Fans have started returning to games this summer, starting with a sold-out opening day at Globe Life Field. Most parks significantly limited their capacity at the start of the season, but as city and state COVID-19 regulations relaxed, those caps were lifted and more seats filled.
The teams combined to attract 45,304,709 fans, led by the 2,804,693 Dodgers. That’s still a significant drop from attendance of 68,506,896 in 2019, with many parks still struggling to attract fans who may still be pissed off by the continued impacts of COVID-19.
If the end of the regular season is any indication, however, stadiums will be packed starting Tuesday night at Fenway Park for the AL wildcard game between the Red Sox and the Yankees.
With 11 teams entering the final week in the face of playoff uncertainty, stadiums across the country filled up and bursting with energy for the playoffs. The AL East Rays champion finished with a streak in Houston and Yankee Stadium, giving playoff stars like Randy Arozarena the little experience that last year’s World Series race lacked: performing in a sold-out stadium.
Tampa Bay manager Kevin Cash was happy to have his team train. In Sunday’s final, Arozarena charged from right field and collided with rookie shortstop Wander Franco as the two called for a pop fly. Both players were doing well and the Rays coaches took it as a good time to learn.
âIt’s going to be loud no matter where we are at,â Cash said. “Our baseball stadium or down the road, it’s going to get noisy, so these reps are good.”
Of course, no team will elicit a more unruly reaction on the road than Houston.
Almost two years after an MLB investigation confirmed reports that the Astros illegally stole signs from opponents en route to a 2017 championship, the team have been berated all over stadiums. The 2017 squad beat the Yankees, Red Sox and Dodgers to win that tainted title, which means visits to New York, Boston or Los Angeles could be especially busy.

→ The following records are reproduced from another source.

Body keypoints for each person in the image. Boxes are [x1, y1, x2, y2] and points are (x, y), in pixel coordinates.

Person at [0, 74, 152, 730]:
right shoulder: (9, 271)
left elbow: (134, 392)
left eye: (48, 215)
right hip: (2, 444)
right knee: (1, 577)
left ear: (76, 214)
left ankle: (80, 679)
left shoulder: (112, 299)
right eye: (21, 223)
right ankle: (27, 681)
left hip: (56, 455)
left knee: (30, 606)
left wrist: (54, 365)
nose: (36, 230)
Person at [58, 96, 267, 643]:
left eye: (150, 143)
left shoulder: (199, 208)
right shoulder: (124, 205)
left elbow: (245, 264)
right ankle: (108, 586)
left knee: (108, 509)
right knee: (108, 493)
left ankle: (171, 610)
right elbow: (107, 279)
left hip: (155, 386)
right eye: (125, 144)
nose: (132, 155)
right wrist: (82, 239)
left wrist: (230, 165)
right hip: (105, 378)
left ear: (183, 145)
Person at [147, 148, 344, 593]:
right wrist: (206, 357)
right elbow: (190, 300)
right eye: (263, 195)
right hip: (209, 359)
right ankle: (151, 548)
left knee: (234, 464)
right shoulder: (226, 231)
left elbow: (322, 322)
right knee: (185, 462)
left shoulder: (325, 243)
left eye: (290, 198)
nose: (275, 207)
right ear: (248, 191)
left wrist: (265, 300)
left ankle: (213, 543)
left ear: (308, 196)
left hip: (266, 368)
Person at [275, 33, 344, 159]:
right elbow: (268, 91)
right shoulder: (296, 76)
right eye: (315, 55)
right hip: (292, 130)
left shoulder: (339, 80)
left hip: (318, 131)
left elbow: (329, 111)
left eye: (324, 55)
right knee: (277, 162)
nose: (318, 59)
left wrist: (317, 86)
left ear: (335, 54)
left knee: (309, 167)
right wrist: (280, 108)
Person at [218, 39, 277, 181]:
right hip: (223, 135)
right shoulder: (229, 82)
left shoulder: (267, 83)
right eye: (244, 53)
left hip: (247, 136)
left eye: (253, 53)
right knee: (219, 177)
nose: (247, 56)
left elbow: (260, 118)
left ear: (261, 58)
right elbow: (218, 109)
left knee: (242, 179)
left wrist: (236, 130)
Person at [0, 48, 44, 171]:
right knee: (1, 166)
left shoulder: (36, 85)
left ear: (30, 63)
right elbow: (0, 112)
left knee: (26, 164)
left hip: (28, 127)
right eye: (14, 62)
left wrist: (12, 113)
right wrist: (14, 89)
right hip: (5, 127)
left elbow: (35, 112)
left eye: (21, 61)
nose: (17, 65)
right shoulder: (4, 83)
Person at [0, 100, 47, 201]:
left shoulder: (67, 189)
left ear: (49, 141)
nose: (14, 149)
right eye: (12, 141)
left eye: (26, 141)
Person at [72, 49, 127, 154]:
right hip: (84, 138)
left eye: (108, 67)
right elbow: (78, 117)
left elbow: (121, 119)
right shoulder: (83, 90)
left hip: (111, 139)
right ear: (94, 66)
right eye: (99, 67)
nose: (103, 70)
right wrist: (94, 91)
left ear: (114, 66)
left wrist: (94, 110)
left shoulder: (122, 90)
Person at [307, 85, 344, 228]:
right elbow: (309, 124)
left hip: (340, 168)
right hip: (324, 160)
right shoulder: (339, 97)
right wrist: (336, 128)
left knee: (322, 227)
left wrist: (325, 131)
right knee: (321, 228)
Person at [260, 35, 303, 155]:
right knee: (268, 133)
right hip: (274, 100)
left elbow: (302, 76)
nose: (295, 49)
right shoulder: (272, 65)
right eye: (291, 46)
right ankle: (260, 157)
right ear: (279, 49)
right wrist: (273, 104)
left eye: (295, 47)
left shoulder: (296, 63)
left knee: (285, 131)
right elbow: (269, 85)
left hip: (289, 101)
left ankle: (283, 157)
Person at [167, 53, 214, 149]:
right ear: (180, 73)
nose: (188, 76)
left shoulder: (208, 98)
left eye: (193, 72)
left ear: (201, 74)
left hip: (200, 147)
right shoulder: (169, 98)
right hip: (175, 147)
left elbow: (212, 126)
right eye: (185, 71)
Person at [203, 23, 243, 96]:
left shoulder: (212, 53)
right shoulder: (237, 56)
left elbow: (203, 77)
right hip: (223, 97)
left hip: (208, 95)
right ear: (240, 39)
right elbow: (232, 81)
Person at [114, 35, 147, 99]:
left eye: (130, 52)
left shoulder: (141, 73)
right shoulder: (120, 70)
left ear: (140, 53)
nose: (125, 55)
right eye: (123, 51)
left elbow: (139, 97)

âWe’ll see how some of the young guys handle this,â said Dusty Baker, second-year Astros manager. “But they’ve had some experience this year with big crowds here at home in particular and kind of rowdy crowd on the road as well.”

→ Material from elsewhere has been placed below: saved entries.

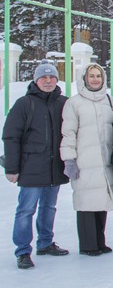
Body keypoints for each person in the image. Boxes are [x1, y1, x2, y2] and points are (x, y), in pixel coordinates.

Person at [3, 62, 70, 269]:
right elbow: (11, 136)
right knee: (26, 209)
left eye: (52, 78)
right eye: (44, 78)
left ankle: (45, 242)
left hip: (54, 166)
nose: (48, 81)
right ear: (36, 80)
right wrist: (12, 168)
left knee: (49, 207)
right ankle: (23, 250)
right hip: (31, 165)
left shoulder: (63, 103)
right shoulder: (24, 103)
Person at [60, 64, 113, 256]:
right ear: (84, 78)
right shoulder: (74, 103)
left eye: (98, 76)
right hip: (84, 160)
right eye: (91, 76)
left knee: (102, 200)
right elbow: (68, 133)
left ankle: (99, 241)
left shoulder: (109, 101)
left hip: (105, 160)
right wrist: (69, 159)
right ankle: (88, 245)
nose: (95, 79)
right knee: (86, 202)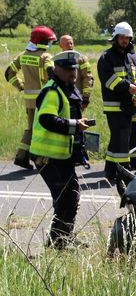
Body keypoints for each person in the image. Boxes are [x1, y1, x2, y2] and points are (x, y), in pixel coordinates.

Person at [29, 50, 91, 249]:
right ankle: (59, 242)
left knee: (68, 196)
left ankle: (62, 238)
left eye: (73, 69)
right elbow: (47, 119)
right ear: (56, 69)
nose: (72, 73)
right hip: (48, 156)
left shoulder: (68, 89)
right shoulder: (53, 91)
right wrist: (74, 125)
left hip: (62, 155)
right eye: (67, 69)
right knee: (67, 197)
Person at [97, 22, 136, 181]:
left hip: (128, 104)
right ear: (116, 38)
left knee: (118, 138)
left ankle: (110, 170)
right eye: (122, 37)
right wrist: (128, 87)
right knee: (122, 137)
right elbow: (108, 80)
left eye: (127, 38)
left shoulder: (131, 57)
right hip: (114, 106)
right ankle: (124, 172)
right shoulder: (106, 57)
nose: (125, 40)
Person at [4, 26, 56, 170]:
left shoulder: (23, 55)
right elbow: (52, 74)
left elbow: (8, 74)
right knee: (45, 129)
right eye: (49, 41)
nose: (50, 44)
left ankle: (21, 157)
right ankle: (40, 160)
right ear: (42, 41)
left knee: (31, 128)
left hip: (29, 101)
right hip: (44, 100)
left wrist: (21, 86)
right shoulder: (46, 57)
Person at [58, 35, 94, 110]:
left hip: (77, 97)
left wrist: (86, 97)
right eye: (67, 44)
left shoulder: (81, 59)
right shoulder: (57, 59)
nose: (70, 46)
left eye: (71, 43)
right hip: (61, 98)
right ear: (60, 46)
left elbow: (87, 77)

Dodgers fans in particular would love this chance. After seven consecutive untitled playoff appearances, the star-studded Los Angeles team have finally managed to win a championship in 2020 without any of the festivities that usually accompany the award. No champagne in the house clubhouse, no clinch in Chavez Ravine and, above all, no parade. Even when the team raised their championship banner this season, only 15,036 were able to attend due to virus protocols.
Dodger Stadium was cleared to accommodate crowds at full capacity in June and fans have flocked to catch a glimpse of the defending champions. They also expect a full house for Wednesday’s game against St. Louis.
âTo be there all year round to support us, we’ve led baseball like we do every year, and it’s a great community, it’s a great fan base,â said manager Dave. Roberts. “They care, they are passionate.”
Not everyone is sold on the merits of home court advantage.
“I’ve been the home team for a wildcard game three times and lost two,” said Yankees ace Gerrit Cole, who is scheduled to pitch Tuesday at Fenway Park.
This skepticism is rare, however. Even for the Rays, who finished 28th in attendance.
âWhen you’re at home you just feel like you have an extra teammate,â Kiermaier said.
AP sports writer Kristie Rieken in Houston and freelance writer Jill Painter Lopez in Los Angeles contributed.